◆ What needs to be done ◆
Verbatim copy without images: return all of the data as it stands.

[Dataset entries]
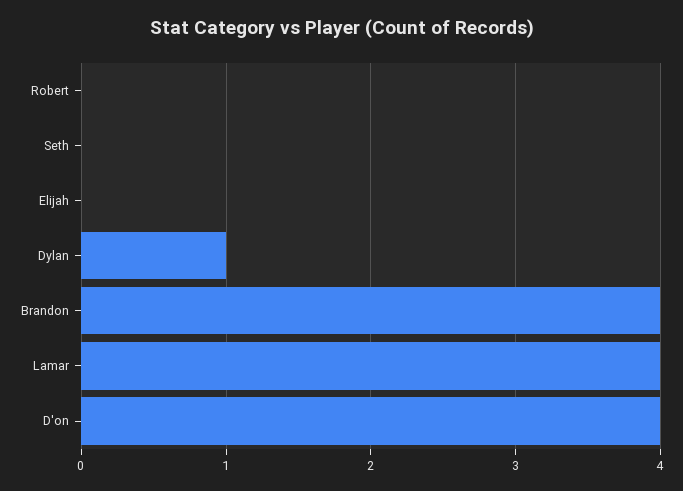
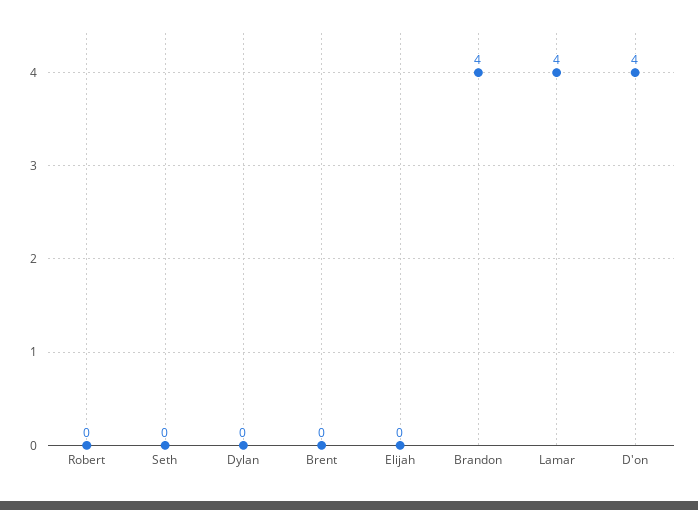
  {
    "Robert": 0,
    "Seth": 0,
    "Elijah": 0,
-   "Dylan": 1,
+   "Dylan": 0,
    "Brandon": 4,
    "Lamar": 4,
-   "D'on": 4
+   "D'on": 4,
+   "Brent": 0
  }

◆ Task response ◆
  {
    "Robert": 0,
    "Seth": 0,
    "Elijah": 0,
-   "Dylan": 1,
+   "Dylan": 0,
    "Brandon": 4,
    "Lamar": 4,
-   "D'on": 4
+   "D'on": 4,
+   "Brent": 0
  }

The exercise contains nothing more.